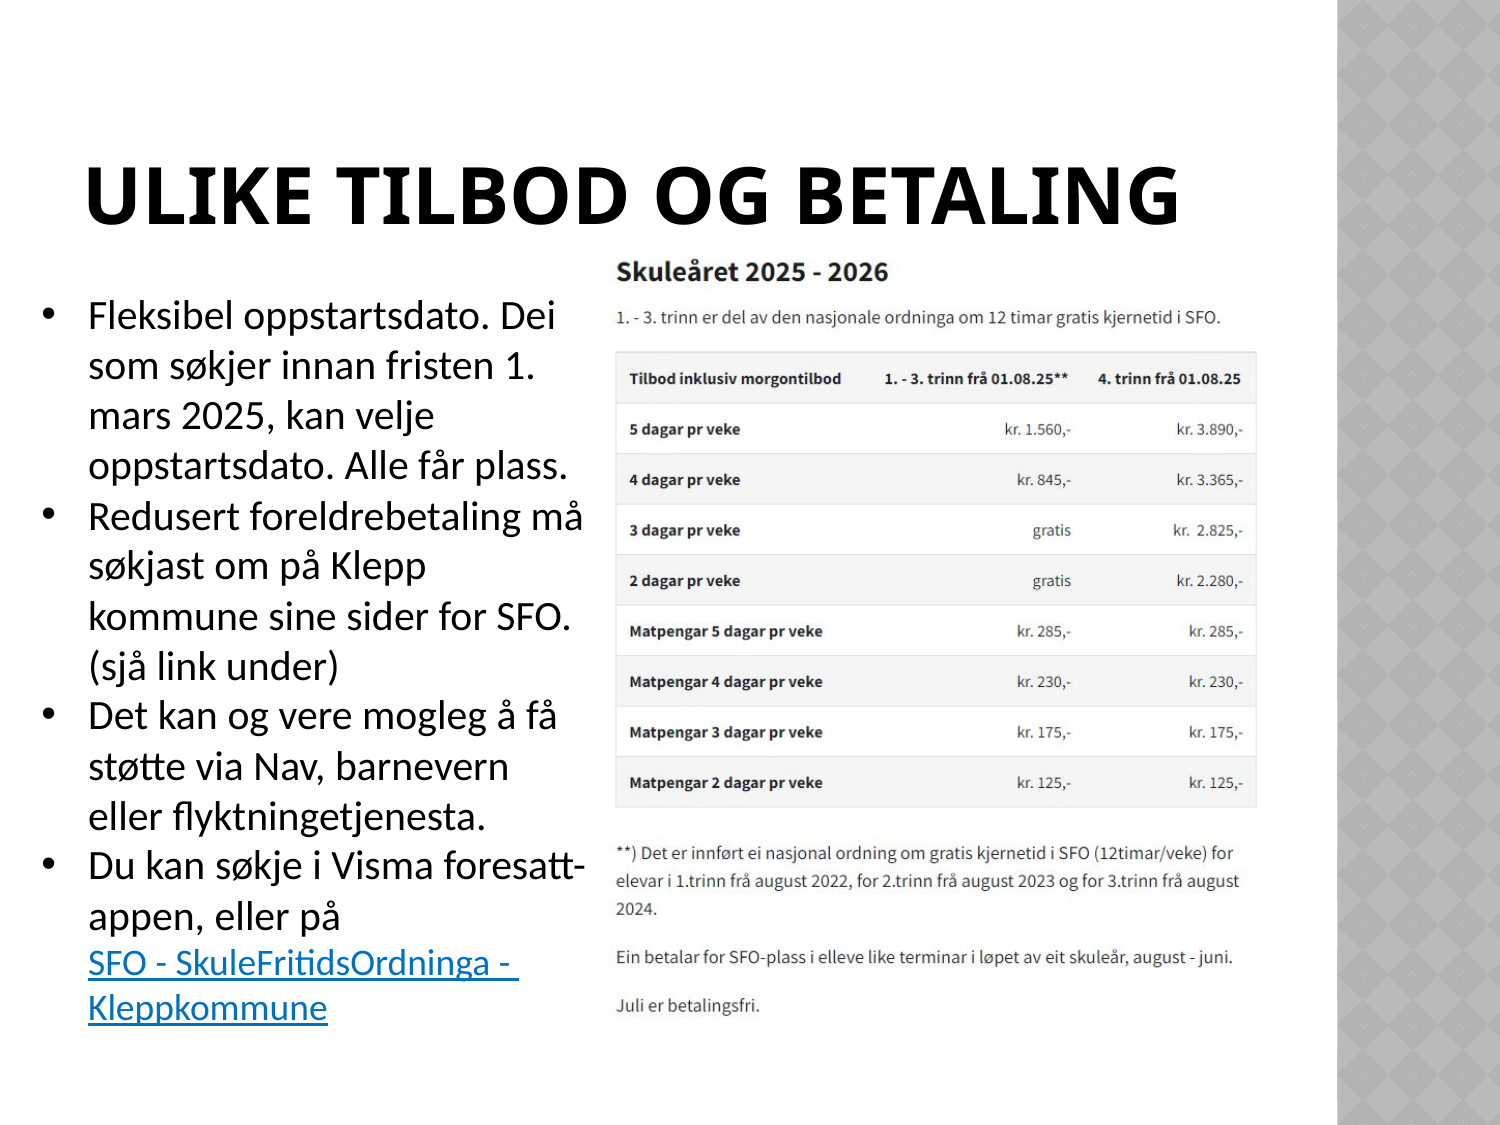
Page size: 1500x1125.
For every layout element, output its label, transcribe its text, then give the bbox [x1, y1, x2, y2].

text_box Fleksibel oppstartsdato. Dei som søkjer innan fristen 1. mars 2025, kan velje oppstartsdato. Alle får plass. ​ Redusert foreldrebetaling må søkjast om på Klepp kommune sine sider for SFO.​ (sjå link under) Det kan og vere mogleg å få støtte via Nav, barnevern eller flyktningetjenesta.​ Du kan søkje i Visma foresatt- appen, eller på​ SFO - SkuleFritidsOrdninga - Kleppkommune ​ [26, 280, 602, 1074]
picture [602, 242, 1263, 1026]
title Ulike tilbod og betaling [75, 52, 1263, 241]
list [75, 264, 1263, 1060]
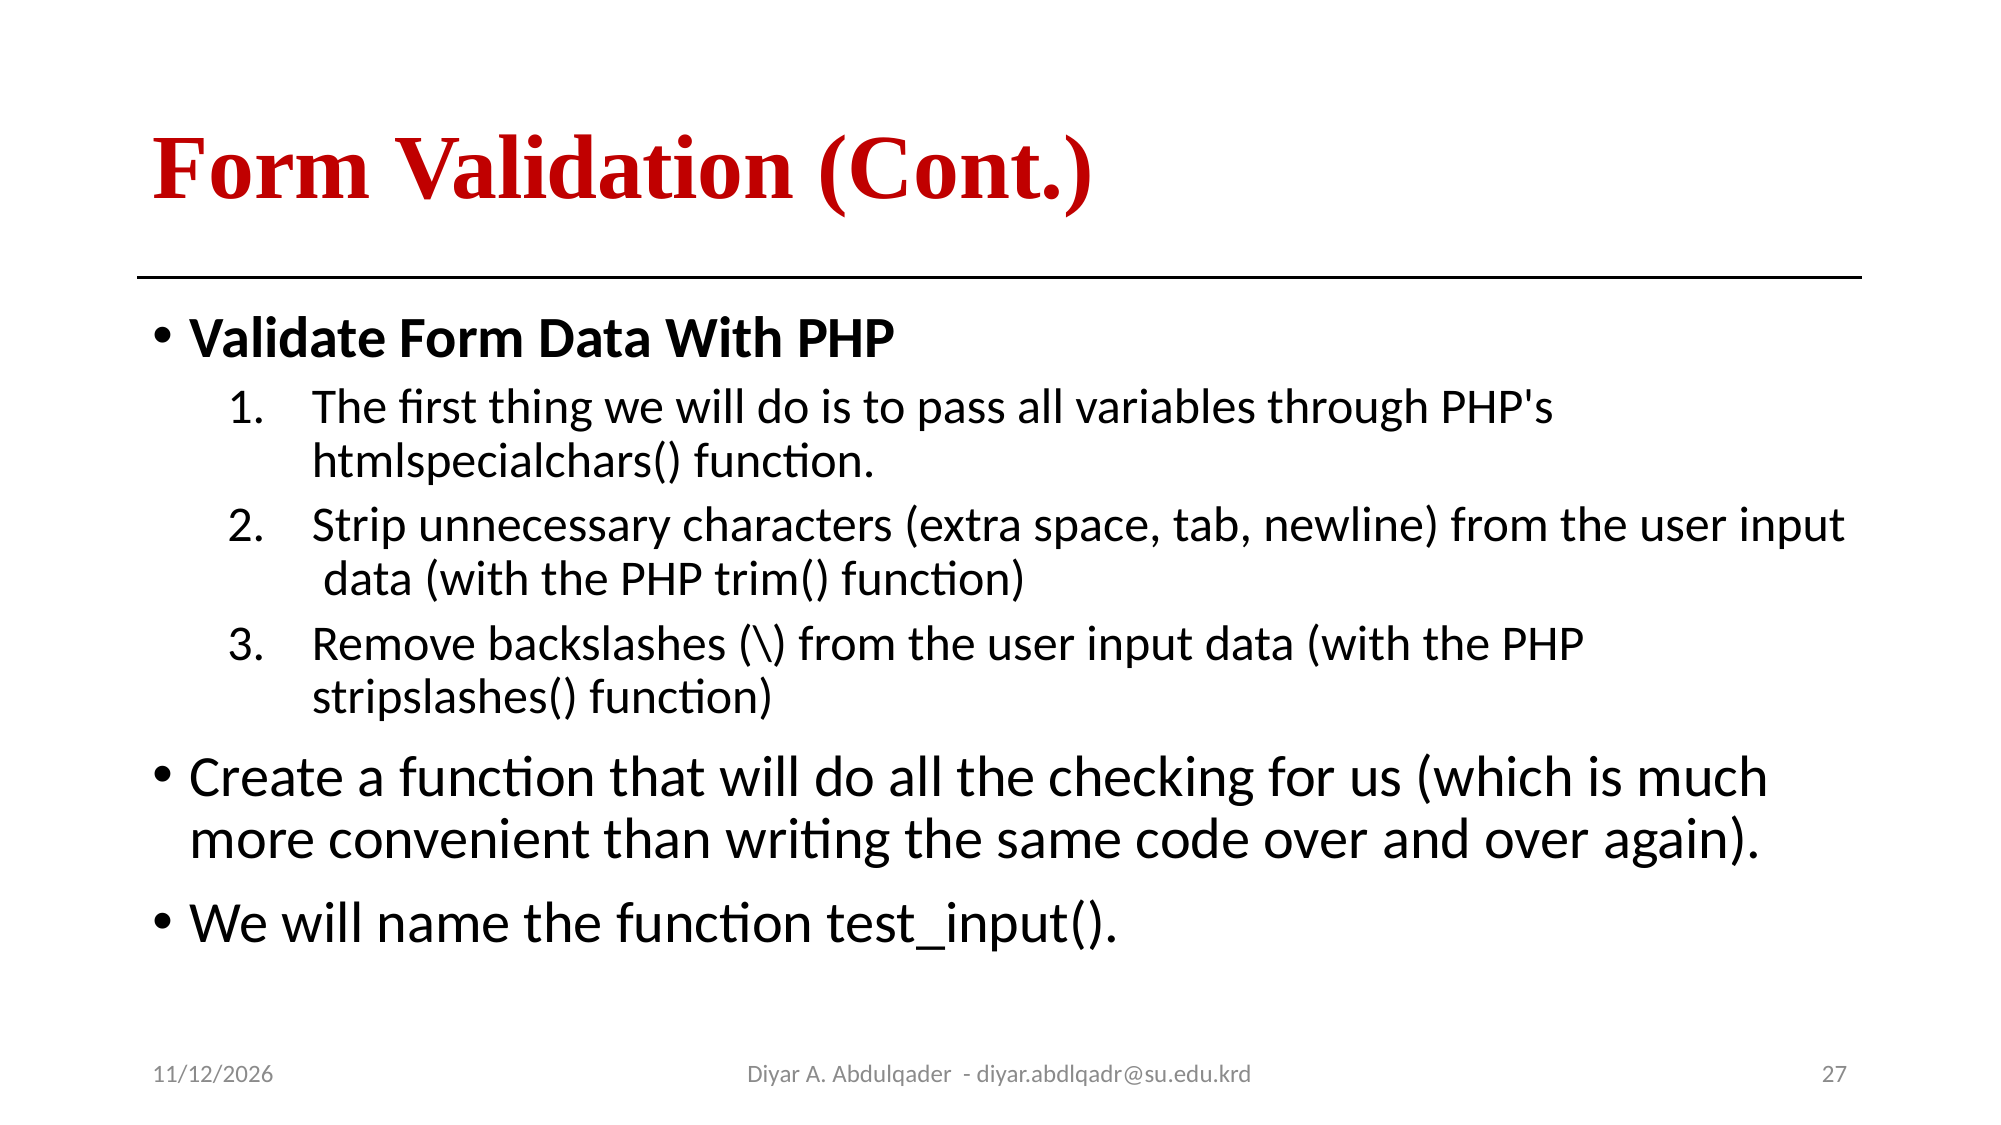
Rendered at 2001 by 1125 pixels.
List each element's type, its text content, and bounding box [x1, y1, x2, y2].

• • • •

» **Assignment**: The whole of the data above needs retyping exactly, with pictures omitted.

» **Result below**:
Page size: 1500x1125.
For every layout element, output its label, transcribe its text, then give the bbox [x1, y1, x2, y2].

text_box Fleksibel oppstartsdato. Dei som søkjer innan fristen 1. mars 2025, kan velje oppstartsdato. Alle får plass. ​ Redusert foreldrebetaling må søkjast om på Klepp kommune sine sider for SFO.​ (sjå link under) Det kan og vere mogleg å få støtte via Nav, barnevern eller flyktningetjenesta.​ Du kan søkje i Visma foresatt- appen, eller på​ SFO - SkuleFritidsOrdninga - Kleppkommune ​ [26, 280, 602, 1074]
picture [602, 242, 1263, 1026]
title Ulike tilbod og betaling [75, 52, 1263, 241]
list [75, 264, 1263, 1060]
Rendered at 2001 by 1125 pixels.
List each element's type, its text content, and bounding box [x1, y1, x2, y2].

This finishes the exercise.